[EXERCISE] Can you reproduce the passage below on rising chicken wing prices word for word, from its first sentence to its last?

[PASSAGE FOR REVIEW]
= = =
The shortage means wholesale prices are rising, and you're likely to see that reflected in the price of wings you buy at the bar or grocery store. Chicken wings have jumped from $1.50 to $2.09 per pound, reports the Wall Street Journal. You can probably kiss 25-cent wings goodbye for the time being.

It also means wing-dependent chains like Buffalo Wild Wings and Wingstop are pushing boneless wings and offering fewer discounts. "That's natural in the restaurant business to raise prices as commodity costs increase," Wingstop's CEO, Charlie Morrison, told CBSNews.

"Wing prices typically peak three times a year," Tom Super of the National Chicken Council told Bon Appétit, "before the Super Bowl, March Madness, and around the end-of-summer grilling-slash-beginning of football season." Combine the timing with US chicken consumption sitting at an all-time high, and you have a recipe for a wing shortage.
= = =
[Items listed in a dataset]
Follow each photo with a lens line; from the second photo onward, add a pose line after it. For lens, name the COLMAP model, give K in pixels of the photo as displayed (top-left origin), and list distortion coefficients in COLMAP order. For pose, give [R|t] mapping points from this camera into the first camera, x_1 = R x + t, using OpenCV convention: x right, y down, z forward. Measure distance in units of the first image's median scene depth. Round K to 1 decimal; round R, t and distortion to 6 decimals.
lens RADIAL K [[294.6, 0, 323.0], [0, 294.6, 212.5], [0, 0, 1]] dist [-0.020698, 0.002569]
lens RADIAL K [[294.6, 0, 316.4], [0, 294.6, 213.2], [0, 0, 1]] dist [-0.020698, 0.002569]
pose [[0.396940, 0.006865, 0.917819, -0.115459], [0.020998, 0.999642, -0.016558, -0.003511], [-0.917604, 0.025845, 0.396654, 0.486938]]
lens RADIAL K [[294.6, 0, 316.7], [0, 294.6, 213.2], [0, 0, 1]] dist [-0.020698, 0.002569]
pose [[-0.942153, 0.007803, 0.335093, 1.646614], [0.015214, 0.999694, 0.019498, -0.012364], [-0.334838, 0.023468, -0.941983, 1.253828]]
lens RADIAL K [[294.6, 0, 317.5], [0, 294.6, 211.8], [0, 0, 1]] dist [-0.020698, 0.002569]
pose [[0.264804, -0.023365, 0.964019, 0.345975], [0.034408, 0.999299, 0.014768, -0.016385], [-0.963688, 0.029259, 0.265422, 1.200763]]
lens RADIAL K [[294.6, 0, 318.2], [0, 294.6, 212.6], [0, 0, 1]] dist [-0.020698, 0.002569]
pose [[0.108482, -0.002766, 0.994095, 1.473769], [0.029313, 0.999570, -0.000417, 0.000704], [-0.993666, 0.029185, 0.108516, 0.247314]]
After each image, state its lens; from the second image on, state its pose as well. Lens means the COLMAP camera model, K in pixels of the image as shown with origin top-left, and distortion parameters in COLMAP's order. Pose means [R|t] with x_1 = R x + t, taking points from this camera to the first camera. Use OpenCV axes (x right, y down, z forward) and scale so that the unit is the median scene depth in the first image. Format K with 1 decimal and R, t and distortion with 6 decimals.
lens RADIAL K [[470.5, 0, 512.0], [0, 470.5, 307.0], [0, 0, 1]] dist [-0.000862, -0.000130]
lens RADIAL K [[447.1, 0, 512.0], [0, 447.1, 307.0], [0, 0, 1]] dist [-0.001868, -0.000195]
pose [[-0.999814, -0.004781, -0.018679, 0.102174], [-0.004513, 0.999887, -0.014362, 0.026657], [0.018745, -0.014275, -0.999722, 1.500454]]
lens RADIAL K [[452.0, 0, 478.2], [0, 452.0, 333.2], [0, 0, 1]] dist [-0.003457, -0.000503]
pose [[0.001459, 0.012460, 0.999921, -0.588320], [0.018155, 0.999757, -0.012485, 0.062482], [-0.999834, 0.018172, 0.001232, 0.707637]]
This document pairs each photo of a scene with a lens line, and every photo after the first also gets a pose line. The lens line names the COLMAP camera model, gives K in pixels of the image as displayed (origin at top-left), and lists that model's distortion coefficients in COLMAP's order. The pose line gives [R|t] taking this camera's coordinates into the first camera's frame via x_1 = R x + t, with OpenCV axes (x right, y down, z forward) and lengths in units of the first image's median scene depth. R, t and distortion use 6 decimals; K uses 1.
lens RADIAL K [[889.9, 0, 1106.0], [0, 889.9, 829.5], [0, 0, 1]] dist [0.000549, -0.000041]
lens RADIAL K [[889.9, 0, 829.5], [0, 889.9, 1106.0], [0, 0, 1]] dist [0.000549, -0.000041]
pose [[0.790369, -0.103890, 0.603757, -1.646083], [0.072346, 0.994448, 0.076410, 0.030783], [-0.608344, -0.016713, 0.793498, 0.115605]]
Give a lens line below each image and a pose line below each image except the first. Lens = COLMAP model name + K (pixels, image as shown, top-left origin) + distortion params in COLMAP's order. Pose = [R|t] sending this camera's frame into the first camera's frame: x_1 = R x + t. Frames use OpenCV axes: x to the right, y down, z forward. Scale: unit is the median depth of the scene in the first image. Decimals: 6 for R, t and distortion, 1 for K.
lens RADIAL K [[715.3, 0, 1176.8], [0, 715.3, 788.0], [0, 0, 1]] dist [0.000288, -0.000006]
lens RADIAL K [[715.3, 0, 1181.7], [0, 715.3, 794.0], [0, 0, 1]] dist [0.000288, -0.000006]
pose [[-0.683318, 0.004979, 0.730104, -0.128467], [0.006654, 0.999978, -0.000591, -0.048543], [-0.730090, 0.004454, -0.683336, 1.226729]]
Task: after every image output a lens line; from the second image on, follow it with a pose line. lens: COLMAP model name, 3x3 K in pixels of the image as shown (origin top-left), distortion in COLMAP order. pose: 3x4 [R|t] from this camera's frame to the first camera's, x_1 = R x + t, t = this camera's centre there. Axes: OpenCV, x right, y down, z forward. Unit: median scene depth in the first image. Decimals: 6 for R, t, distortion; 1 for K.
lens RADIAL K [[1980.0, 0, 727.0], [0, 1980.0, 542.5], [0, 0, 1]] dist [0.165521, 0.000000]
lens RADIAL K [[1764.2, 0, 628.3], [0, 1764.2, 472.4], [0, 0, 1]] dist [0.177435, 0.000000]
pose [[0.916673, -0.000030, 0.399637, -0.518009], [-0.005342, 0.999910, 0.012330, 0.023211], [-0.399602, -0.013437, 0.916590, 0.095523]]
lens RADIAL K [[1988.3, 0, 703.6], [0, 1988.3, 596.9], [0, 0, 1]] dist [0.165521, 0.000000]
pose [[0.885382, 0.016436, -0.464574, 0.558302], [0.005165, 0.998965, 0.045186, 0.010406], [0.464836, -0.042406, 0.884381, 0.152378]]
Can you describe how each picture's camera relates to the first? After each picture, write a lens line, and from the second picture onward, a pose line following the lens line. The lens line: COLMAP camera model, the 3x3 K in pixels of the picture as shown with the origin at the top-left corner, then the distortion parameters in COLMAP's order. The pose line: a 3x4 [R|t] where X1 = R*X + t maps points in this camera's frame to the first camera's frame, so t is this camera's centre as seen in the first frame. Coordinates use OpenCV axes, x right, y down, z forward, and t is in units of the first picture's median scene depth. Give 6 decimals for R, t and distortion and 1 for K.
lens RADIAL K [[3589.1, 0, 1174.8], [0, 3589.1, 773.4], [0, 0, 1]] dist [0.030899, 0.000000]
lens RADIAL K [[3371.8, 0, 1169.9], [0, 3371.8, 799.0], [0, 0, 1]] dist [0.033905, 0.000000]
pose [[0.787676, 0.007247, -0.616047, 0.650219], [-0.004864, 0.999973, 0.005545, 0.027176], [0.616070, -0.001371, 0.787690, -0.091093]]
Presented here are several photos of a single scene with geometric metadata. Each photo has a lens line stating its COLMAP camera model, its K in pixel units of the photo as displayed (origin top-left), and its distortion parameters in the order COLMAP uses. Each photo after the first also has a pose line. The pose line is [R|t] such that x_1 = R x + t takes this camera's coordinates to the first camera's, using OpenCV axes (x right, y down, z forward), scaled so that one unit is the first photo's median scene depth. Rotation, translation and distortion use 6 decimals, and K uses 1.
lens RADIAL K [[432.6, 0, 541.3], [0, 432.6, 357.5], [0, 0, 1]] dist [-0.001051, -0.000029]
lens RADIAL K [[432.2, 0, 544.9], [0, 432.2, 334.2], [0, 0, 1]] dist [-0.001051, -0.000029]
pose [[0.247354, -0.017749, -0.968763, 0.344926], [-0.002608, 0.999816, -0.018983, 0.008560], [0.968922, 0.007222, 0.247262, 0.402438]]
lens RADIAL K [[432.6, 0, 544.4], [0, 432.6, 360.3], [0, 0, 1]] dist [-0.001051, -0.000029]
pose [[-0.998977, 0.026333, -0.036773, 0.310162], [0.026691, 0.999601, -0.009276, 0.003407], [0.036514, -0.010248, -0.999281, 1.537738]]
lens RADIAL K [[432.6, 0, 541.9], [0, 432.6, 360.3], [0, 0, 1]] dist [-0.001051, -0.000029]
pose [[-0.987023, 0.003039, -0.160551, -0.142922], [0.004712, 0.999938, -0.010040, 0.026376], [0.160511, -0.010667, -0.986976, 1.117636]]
= = =
[YOUR RESPONSE]
The shortage means wholesale prices are rising, and you're likely to see that reflected in the price of wings you buy at the bar or grocery store. Chicken wings have jumped from $1.50 to $2.09 per pound, reports the Wall Street Journal. You can probably kiss 25-cent wings goodbye for the time being.

It also means wing-dependent chains like Buffalo Wild Wings and Wingstop are pushing boneless wings and offering fewer discounts. "That's natural in the restaurant business to raise prices as commodity costs increase," Wingstop's CEO, Charlie Morrison, told CBSNews.

"Wing prices typically peak three times a year," Tom Super of the National Chicken Council told Bon Appétit, "before the Super Bowl, March Madness, and around the end-of-summer grilling-slash-beginning of football season." Combine the timing with US chicken consumption sitting at an all-time high, and you have a recipe for a wing shortage.